Навстречу колонне вынеслась легковая машина. Не доезжая моста, по которому шли танки, она остановилась — дорога была перекрыта.
— «Опель-адмирал», — произнес Бочковский, разглядывая машину в бинокль, — а ведь хорош лимузинчик. Посолидней, чем наша колымага. Товарищ полковник, разрешите вам его подарить?
— Давай, — ухмыльнулся Темник, — только осторожно, не поцарапай подарок.
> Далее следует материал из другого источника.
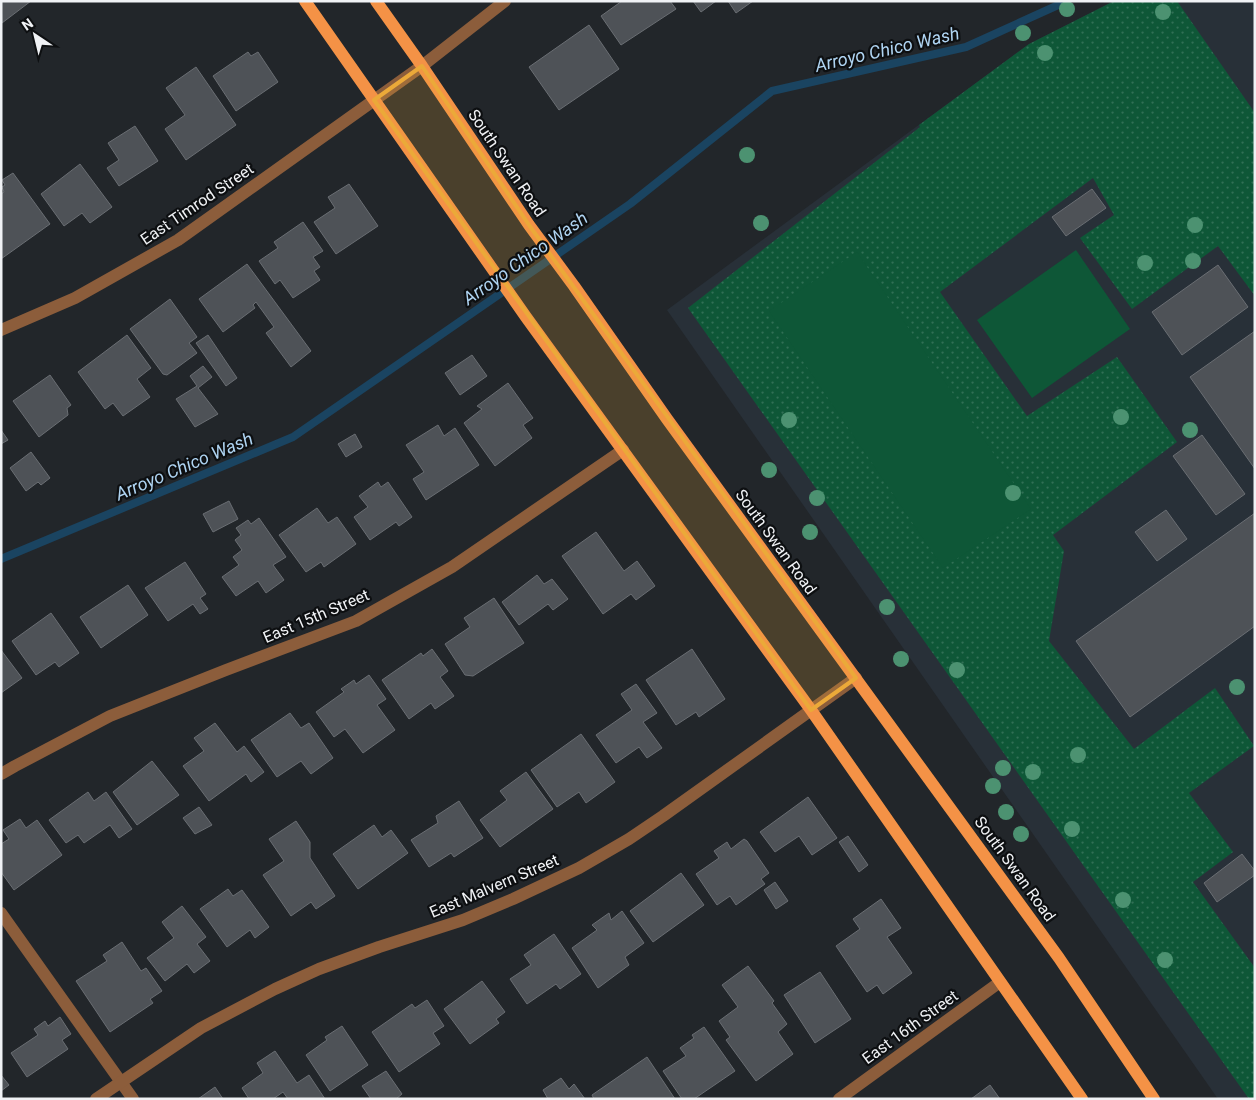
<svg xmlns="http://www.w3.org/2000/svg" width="1256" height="1100" viewBox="0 0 1256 1100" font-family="Roboto,sans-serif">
  <defs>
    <pattern id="grass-dots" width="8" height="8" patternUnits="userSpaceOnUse" patternTransform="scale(1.25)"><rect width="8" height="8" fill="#0e5737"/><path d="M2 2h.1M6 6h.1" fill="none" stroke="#317055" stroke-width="1.8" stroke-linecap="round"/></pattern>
  </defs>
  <rect width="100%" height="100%" fill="#22262a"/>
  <path fill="#283038" d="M 1114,1 L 1255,1 L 1255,1099 L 1218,1099 L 667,310 L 1029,44 Z"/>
  <path fill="url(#grass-dots)" d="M 1114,1 L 1177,1 L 1255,113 L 1255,296 L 1218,246 L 1132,309 L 1080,238 L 1114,215 L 1093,178 L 940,292 L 1027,416 L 1117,357 L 1177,442 L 1053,535 L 1064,551 L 1049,641 L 1134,749 L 1215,688 L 1254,746 L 1189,793 L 1233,852 L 1193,882 L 1255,968 L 1255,1099 L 1249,1099 L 688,308 L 920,127 L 919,125 L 1029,44 Z"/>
  <path fill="#0e5737" d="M 1076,250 L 1130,329 L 1032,398 L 977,320 Z
    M 857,252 L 1031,509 L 943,568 L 769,311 Z"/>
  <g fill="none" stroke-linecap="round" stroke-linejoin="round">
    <path stroke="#1a4461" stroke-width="8" d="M 1,559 L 293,437 L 630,204 L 772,91 L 966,47 L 1067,1"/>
  </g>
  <path fill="#4e5257" stroke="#6a6e73" d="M 1,1 L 31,1 L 2,23 Z
    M 622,1 L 670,1 L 676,9 L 621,45 L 601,16 Z
    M 693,1 L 716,1 L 701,12 Z
    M 728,1 L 753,1 L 736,13 Z
    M 589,25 L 619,69 L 559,110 L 529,67 Z
    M 248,52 L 251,56 L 258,52 L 278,82 L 236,111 L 213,76 Z
    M 196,67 L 236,125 L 186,160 L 165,129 L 185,115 L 166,88 Z
    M 135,126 L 158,161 L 119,186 L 107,168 L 119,160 L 108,143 Z
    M 80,164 L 112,207 L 90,223 L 82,213 L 64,226 L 41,194 Z
    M 13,173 L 50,224 L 1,259 L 1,194 L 4,192 L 2,187 L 5,185 L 2,180 Z
    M 349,184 L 378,226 L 336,254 L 314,222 L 335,208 L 328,197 Z
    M 1092,189 L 1106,208 L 1066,236 L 1052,217 Z
    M 303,222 L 323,251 L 313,257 L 320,267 L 314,271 L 320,280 L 293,298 L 280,280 L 275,284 L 259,261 L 278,248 L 274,242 Z
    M 247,264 L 311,351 L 291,367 L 266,333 L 274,327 L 256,302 L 253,305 L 255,308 L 223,332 L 199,299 Z
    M 1218,265 L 1248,307 L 1182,355 L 1152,312 Z
    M 170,299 L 197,337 L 189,343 L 197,353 L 167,375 L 163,374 L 130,329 Z
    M 1255,331 L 1255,469 L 1190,377 Z
    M 127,335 L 151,368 L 137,379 L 150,397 L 123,416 L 113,403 L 105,409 L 78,372 Z
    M 208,335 L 237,378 L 226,386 L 196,343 Z
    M 472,355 L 487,376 L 460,395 L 445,373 Z
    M 203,366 L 212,377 L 198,388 L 218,414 L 195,427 L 176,399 L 197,386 L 190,376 Z
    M 50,375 L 71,405 L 67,408 L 68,415 L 39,437 L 13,401 Z
    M 508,383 L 533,418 L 523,425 L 532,438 L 495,466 L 464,423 L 482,409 L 477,406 Z
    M 438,425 L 444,436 L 455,428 L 479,465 L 426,500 L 413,479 L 424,472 L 406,445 Z
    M 1,430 L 8,440 L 1,444 Z
    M 355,434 L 362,447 L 346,457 L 338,444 Z
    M 1202,435 L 1245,494 L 1216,515 L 1173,456 Z
    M 31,452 L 50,478 L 41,485 L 38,482 L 26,491 L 10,468 Z
    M 378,482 L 381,487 L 388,482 L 412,517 L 399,526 L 396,522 L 370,540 L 354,517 L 368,507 L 359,496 Z
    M 229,501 L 238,519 L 213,532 L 203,514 Z
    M 317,508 L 328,523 L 337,517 L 356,544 L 324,567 L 321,562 L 306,572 L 279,535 Z
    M 1166,510 L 1187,539 L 1157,561 L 1135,532 Z
    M 1255,513 L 1255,626 L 1130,717 L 1076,641 Z
    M 259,518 L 286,557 L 273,565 L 284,580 L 266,593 L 258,581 L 236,596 L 222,577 L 239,565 L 233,557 L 242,550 L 235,540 L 241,535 L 236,528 L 248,520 L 251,524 Z
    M 596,532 L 624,571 L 637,561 L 655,586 L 636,600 L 631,594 L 603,614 L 562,556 Z
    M 185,562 L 206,594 L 200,598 L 208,609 L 200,614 L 193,604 L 168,621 L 145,588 Z
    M 537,575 L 544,584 L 552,579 L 568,599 L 553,610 L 548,604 L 519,625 L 502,602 Z
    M 128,585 L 148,615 L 101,648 L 80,617 Z
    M 494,598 L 524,643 L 473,676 L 465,675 L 445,644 L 470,627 L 464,618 Z
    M 51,613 L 79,653 L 59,667 L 55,662 L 36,675 L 12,641 Z
    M 432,649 L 448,671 L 440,677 L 454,696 L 435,709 L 431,703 L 409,719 L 382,680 L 421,653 L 423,656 Z
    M 692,649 L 725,699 L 699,717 L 696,712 L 676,725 L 646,680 Z
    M 1,650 L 22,678 L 1,693 Z
    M 369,675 L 386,699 L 377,705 L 395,730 L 363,753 L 345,729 L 334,737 L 316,712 L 344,692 L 341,689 L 354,680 L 356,684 Z
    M 636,684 L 657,713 L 643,722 L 662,748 L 647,758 L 639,747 L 616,763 L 596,735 L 632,710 L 621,694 Z
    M 290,713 L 301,728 L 309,723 L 333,758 L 311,774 L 301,761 L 277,777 L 251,740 Z
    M 215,723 L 237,752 L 244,746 L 264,772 L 251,782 L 246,774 L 209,801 L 183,766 L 204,751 L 194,738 Z
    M 581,734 L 615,782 L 586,803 L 579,792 L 557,807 L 531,770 Z
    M 152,761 L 179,795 L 137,825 L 113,792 Z
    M 526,772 L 553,809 L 500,847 L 480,820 L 507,800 L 500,791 Z
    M 88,792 L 94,801 L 106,792 L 132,829 L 119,838 L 110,825 L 84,843 L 78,835 L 66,843 L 49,820 Z
    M 808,797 L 837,838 L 812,855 L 799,836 L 775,852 L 760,832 Z
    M 459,801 L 483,838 L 454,857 L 451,853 L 429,867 L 411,840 L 438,823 L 436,816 Z
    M 199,807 L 212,825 L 195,834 L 183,818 Z
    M 20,819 L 26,828 L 37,820 L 62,855 L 14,890 L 1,872 L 1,844 L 9,839 L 3,830 Z
    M 296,821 L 310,842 L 310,858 L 335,896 L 316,909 L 311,902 L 291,916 L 263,875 L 284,861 L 269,839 Z
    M 374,825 L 382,837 L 391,830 L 408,853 L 358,889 L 333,854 Z
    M 848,836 L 868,865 L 859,872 L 839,842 Z
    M 744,839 L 747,841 L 769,873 L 761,879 L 765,884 L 736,905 L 730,896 L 717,905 L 696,874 L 719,858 L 714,851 L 727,842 L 731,849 Z
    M 1242,854 L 1255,871 L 1255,875 L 1217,902 L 1204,883 Z
    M 681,873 L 704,905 L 653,942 L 630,911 Z
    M 775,882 L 788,901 L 776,909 L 764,890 Z
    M 228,889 L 233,896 L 242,890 L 269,927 L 255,938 L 250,930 L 227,947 L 200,909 Z
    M 881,899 L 901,928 L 887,937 L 912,973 L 883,994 L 877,985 L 867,992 L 836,946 L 860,929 L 853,919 Z
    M 182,906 L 206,937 L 197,944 L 210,961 L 194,973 L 187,964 L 165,981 L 147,958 L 174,938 L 162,922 Z
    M 622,911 L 644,943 L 625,957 L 629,965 L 598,988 L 572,948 L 597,930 L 592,925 L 609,913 L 611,920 Z
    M 554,934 L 581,974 L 560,989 L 556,984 L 527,1004 L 510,979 L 531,965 L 524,955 Z
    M 122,942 L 141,971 L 146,968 L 162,991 L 150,999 L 153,1003 L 110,1032 L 76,981 L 107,961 L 103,955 Z
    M 748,966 L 774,1001 L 772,1003 L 787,1024 L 778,1032 L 793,1054 L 756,1081 L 726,1040 L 730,1037 L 719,1021 L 738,1007 L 722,985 Z
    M 820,972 L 851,1019 L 815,1043 L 784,995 Z
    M 482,981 L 505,1012 L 496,1019 L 499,1023 L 470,1044 L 444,1009 Z
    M 427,1000 L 444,1026 L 433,1033 L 440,1044 L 399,1072 L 372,1032 L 412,1004 L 415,1008 Z
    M 60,1017 L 71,1034 L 62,1040 L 68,1049 L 27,1077 L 11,1053 L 38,1035 L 34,1029 L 45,1021 L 48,1026 Z
    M 342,1026 L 368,1065 L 330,1091 L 306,1055 L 327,1040 L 325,1037 Z
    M 704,1027 L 735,1071 L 694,1099 L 682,1099 L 663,1071 L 686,1056 L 680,1048 L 694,1038 L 692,1035 Z
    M 275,1051 L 297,1083 L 309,1075 L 325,1099 L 288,1099 L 283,1092 L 273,1099 L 249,1099 L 242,1088 L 263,1073 L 257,1063 Z
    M 647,1057 L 675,1099 L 594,1099 L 592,1095 Z
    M 386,1071 L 402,1094 L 396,1099 L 371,1099 L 362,1086 Z
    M 1,1075 L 9,1085 L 1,1091 Z
    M 561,1078 L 569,1089 L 574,1084 L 585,1099 L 548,1099 L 543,1090 Z
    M 990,1085 L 1000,1099 L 971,1099 Z
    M 215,1087 L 223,1099 L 198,1099 Z"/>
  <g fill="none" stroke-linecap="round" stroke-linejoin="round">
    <path stroke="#8c5d3b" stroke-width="12" d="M 1,913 L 133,1099"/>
    <path stroke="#8c5d3b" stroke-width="12" d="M 1,330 L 75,298 L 178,240 L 422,66 L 505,1
      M 1,774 L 15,766 L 110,716 L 226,670 L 356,621 L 452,567 L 623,450
      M 96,1099 L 201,1028 L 275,989 L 319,969 L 379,947 L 463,920 L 513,899 L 579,868 L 629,839 L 663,816 L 856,678
      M 839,1099 L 1000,982"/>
    <path stroke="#f49246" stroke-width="12" d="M 305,1 L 526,317 L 811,710 L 1082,1099
      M 376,1 L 422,66 L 529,225 L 574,286 L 667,419 L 1059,958 L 1154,1099"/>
  </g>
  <g fill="#4c9271">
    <circle cx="1067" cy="9" r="8"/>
    <circle cx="1163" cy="12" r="8"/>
    <circle cx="1023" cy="33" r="8"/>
    <circle cx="1045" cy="53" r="8"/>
    <circle cx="747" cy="155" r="8"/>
    <circle cx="761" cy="223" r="8"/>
    <circle cx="1195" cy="225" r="8"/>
    <circle cx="1193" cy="261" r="8"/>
    <circle cx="1145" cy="263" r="8"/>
    <circle cx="1121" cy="417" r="8"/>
    <circle cx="789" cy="420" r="8"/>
    <circle cx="1190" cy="430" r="8"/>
    <circle cx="769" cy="470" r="8"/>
    <circle cx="1013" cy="493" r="8"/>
    <circle cx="817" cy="498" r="8"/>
    <circle cx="810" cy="532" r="8"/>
    <circle cx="887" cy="607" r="8"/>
    <circle cx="901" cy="659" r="8"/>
    <circle cx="957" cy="670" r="8"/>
    <circle cx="1237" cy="687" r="8"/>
    <circle cx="1078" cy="755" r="8"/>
    <circle cx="1003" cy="768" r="8"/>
    <circle cx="1033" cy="772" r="8"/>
    <circle cx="993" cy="786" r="8"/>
    <circle cx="1006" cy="812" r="8"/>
    <circle cx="1072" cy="829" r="8"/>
    <circle cx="1021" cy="834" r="8"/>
    <circle cx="1123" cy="900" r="8"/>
    <circle cx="1165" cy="960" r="8"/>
  </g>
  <path fill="#eba939" fill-opacity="0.2" stroke="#eba939" stroke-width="4" stroke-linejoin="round" d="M 422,66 L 529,225 L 856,678 L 811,710 L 374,100 Z"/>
  <g text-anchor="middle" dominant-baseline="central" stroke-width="4.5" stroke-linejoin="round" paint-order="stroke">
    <g font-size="16" fill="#f0f2f5" stroke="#0d0f11">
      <text transform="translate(507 163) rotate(56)">South Swan Road</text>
      <text transform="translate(197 204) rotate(-34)">East Timrod Street</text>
      <text transform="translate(776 542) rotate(54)">South Swan Road</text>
      <text transform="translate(316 616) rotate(-23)">East 15th Street</text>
      <text transform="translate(1015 869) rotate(54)">South Swan Road</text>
      <text transform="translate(494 886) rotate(-23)">East Malvern Street</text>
      <text transform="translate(910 1027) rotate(-36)">East 16th Street</text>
    </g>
    <g font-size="18" font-style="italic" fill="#afd4f2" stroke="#0d0f11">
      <text transform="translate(887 49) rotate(-13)">Arroyo Chico Wash</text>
      <text transform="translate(525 258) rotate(-35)">Arroyo Chico Wash</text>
      <text transform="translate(184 466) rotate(-23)">Arroyo Chico Wash</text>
    </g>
  </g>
  <rect width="1256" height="1100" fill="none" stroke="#f0f2f5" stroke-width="5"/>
  <g transform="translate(35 35) rotate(325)" stroke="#0d0f11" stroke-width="4" paint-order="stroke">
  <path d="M0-4L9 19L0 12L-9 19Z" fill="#f0f2f5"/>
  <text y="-8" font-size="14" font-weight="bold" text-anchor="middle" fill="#f0f2f5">N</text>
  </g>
</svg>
«Тридцатьчетверка» сорвалась с места и помчалась по снежной целине напрямик, срезая дугу поворота шоссе. Выскочив на дорогу позади лимузина, танк чуть присел, словно готовясь к прыжку, развернулся и не спеша двинулся к немецкой легковушке, гремя траками по асфальту. Пассажиры лимузина поняли, что деваться некуда, — в снегу их машина тут же бы застряла, шоссе перекрыто теперь уже с обеих сторон, а для боя с танками легковушка явно не предназначалась, — и покорно подняли руки. Главным пассажиром «опеля» оказался важный чин — генерал, представитель ведомства по эвакуации материальных ценностей. Его допросили и отправили на танке в тыл, в штаб армии. «Генерал — он всегда генерал, будь он хоть наш, хоть немецкий, — думал Павел, наблюдая, как важную птицу подсаживают в танк. — Офицерика какого-нибудь отвели бы в сторонку да шлепнули, а с этим возятся, личный транспорт подают. Не такой удобный, как «опель-адмирал», конечно, зато куда безопаснее — доедет генерал до плена в лучшем виде. А на его машине теперь наш комбриг будет ездить».
* * *
«Радуйтесь войне — мир будет ужасен!» — кликушествовал доктор Геббельс, главный глашатай Зверя. «Ни шагу назад!» — призывали-заклинали лозунги на серых стенах немецких домов. А по всем дорогам Польши и Германии шли на запад толпы беженцев, спасаясь от «беспощадных большевистских орд».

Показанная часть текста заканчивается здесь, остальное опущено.